- News & Views
- Events & Publications
Generally, in accordance with concluded contracts on avoiding double taxation, the profits from the immovable property are taxed in the state the real estate is located in. Generally, these profits should be taxed in the state of the source as well as in the state of the residence. However, in accordance with the concluded contract on avoiding double taxation with Germany, income from immovable property (tenure as well as sale) are taxed in the Czech Republic only, because the profits are exempt from taxation in accordance with the contract on avoiding double taxation in Germany.
In the Czech Republic, the corporate income tax rate is 19 % and the tax base are based on the profits after the deduction of the related costs. The value of the immovable property cannot be applied in the costs on a one time basis, but it enters into the costs via amortisations (30 or 50 years according to the type of the immovable property and it is possible to choose an amortisation, which is a uniform or an accelerated one).

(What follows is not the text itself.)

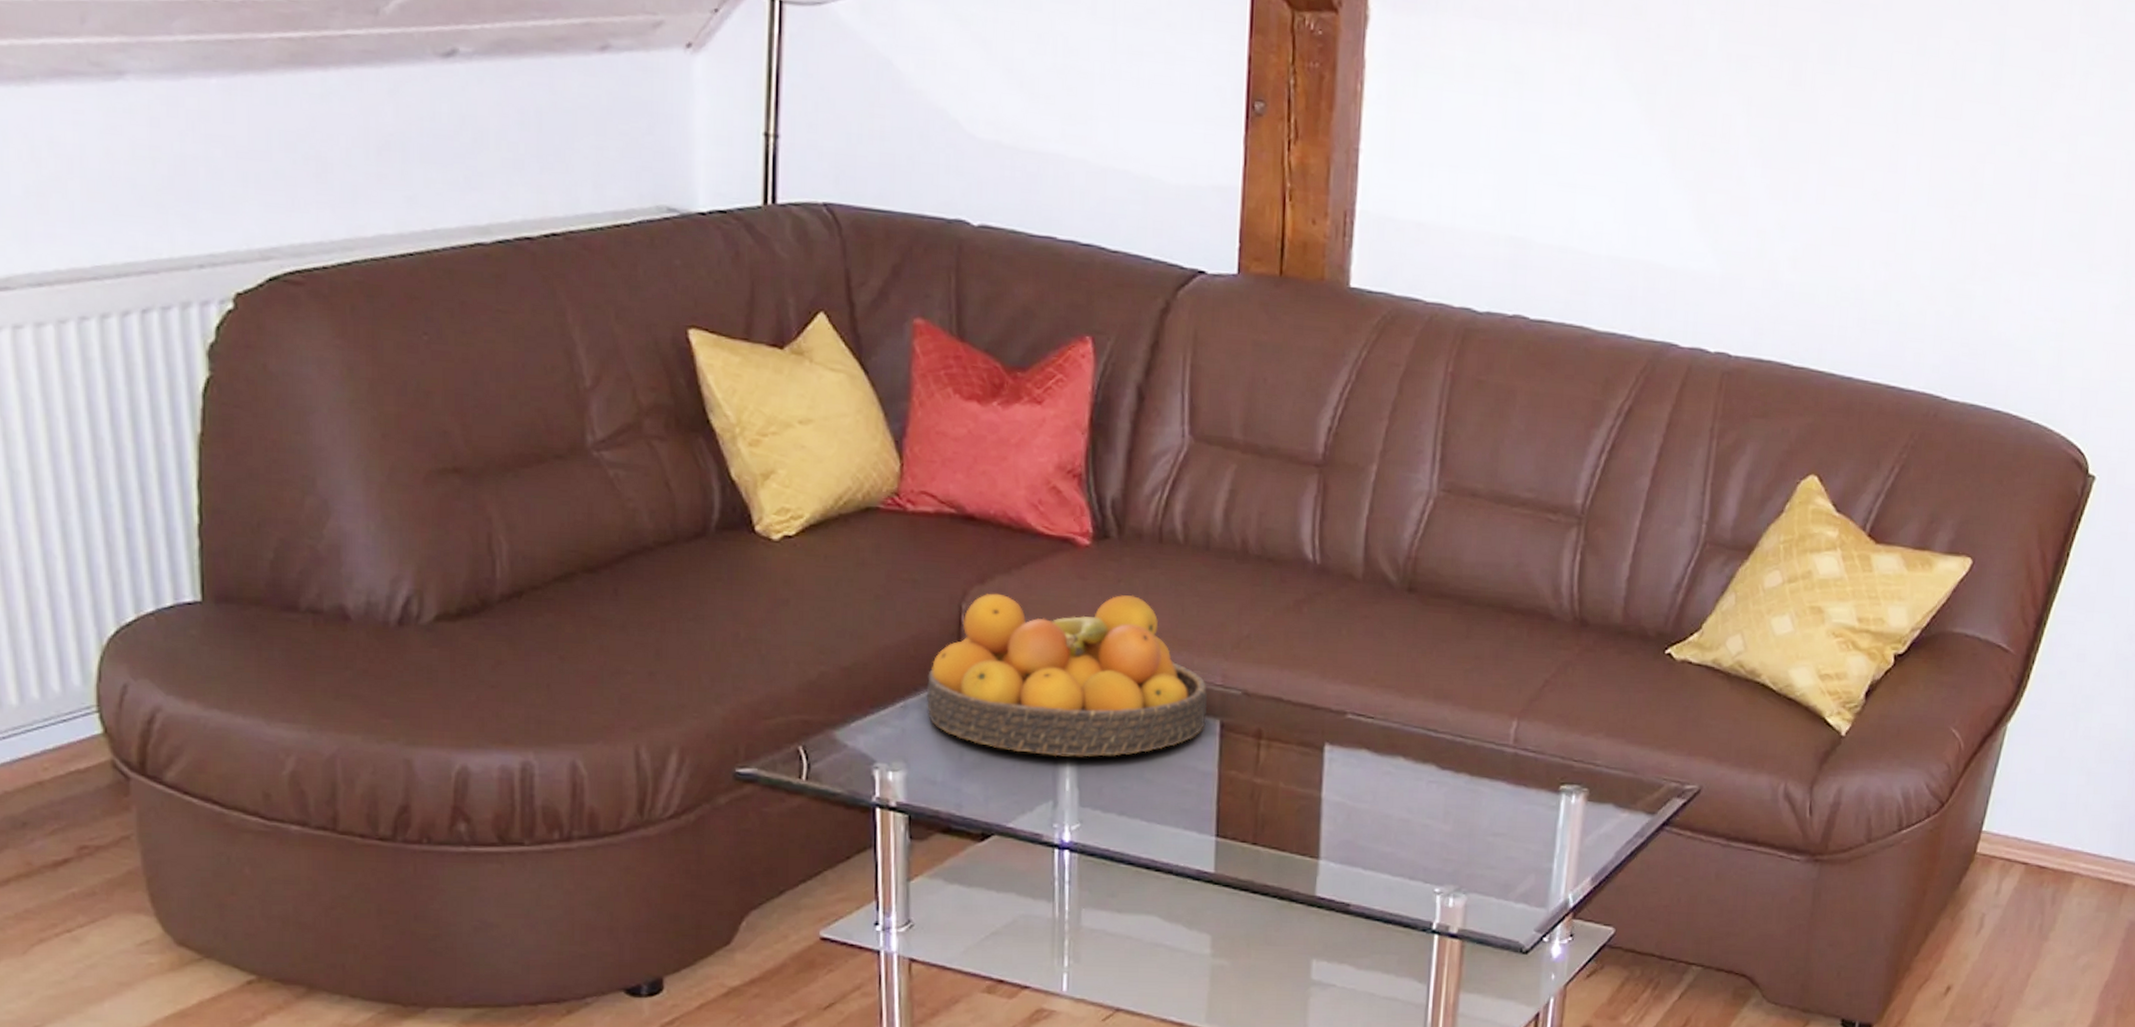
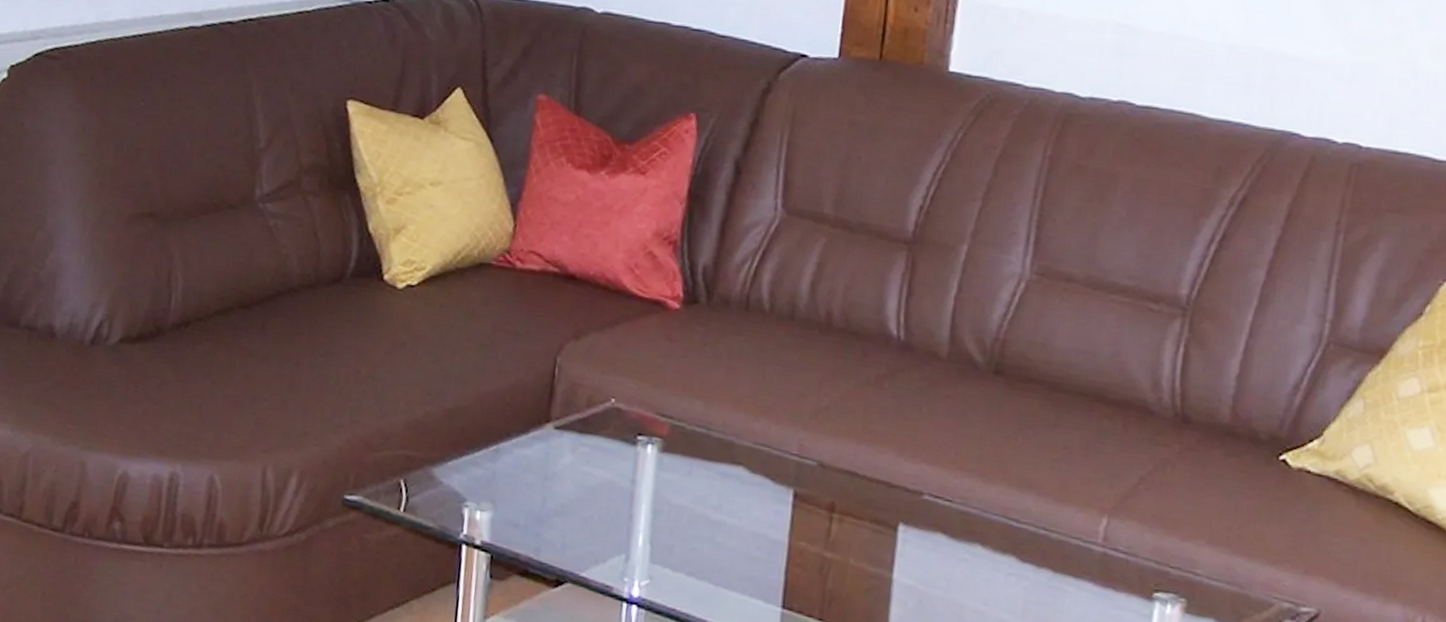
fruit bowl: present [926,593,1208,757] -> none [517,349,783,516]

By correctly structuring the ownership of the immovable property and transactions, it is possible to significantly reduce the burden of taxation of the relevant transactions from the corporate income tax point of view as well as the value added tax or the tax on the acquisition of immovable property in the Czech Republic.
The sales of shares in companies are not subject to VAT and if this sale is made after 12 months of holding a share in a subsidiary, the related income is exempted from corporate income tax. Generally, mergers or spin-off are a tax neutral transaction and if the conditions are met, it is possible to take over the tax losses that occurred previously.
Within the transfer of immovable property, the tax on the acquisition of immovable property is a significant cost, because it amounts to 4 % of the purchase price of the immovable property (it is compared with the market price), the acquirer is the taxpayer. In some cases, it is possible to eliminate this tax (i.e., transfer, merger or spin-off the company, which owns the immovable property).
In many cases, direct ownership of the real estate or real estate holding company owning the immovable property can be preferred by an individual. When the income from the property rental and the related property is not intended for business, the income tax rate of natural person in the Czech Republic is taxed at 15 % from the amount of income after the deduction of the related expenses (including the possibilities of amortisation of the relevant immovable property). From that income, social as well as health insurance is not paid.
By correctly structuring an investment, it is possible to eliminate the income tax from natural persons as well as value added tax in the Czech Republic – by selling an immovable property, the income does not have to be taxed in the Czech Republic as well as in Germany (for example, after 5 years of ownership). In case of a transfer of the share to a company, this income can be exempted after 5 years of ownership in the Czech Republic. At this moment, the immovable property can be moved into the holding structure without tax impacts within the income tax scheme of the Czech Republic.
The sale or deposit of immovable property into a company is always subject to the tax on the acquisition of the immovable property and the acquirer has to pay a tax of 4 % of the purchase price (after comparison with the market price).
The provision on income tax is the same for individuals as well as for legal entities. The sale of immovable property is tax exempt after 5 years from the completion of or from a significant change on this immovable property (whichever comes later). Even after this term, the sale may be subject to VAT, if the seller comes to an agreement with the purchaser. Rental income is exempt from VAT. However, the lessor can decide, in some cases, to apply VAT in the rental agreement. If the output (rent or sale) is subject to VAT, it is possible to apply the related VAT on the input as a deduction. The Czech law applies the term of 10 years for the immovable property, in which the Czech law observes the way the immovable property has been used and, in this term, the previously applied deduction is adjusted.
In the case of a suitable structure, the related sale of the share is, for legal entities, exempt from corporate income tax after one year of ownership in the Czech Republic and this sale of the share is not subject to VAT or tax on the acquisition of the immovable property (as opposed to German adjustments). It makes it possible to suitably transfer the related investments.
For individuals, the sale of the immovable property is exempt from a Czech tax point of view in some cases or the sale of the share in a company after the term of 5 years of ownership.
In all cases, it is necessary to assess the impacts from the international taxation point of view and to assess the adjustment from the state of the investor as well as from the Czech Republic’s point of view. The question of a technical evaluation is complicated and this requires a complete assessment of the relevant situation. The next disadvantage is that it is not possible to transfer an immovable property between an individual and a legal person without paying tax on the acquisition of the immovable property.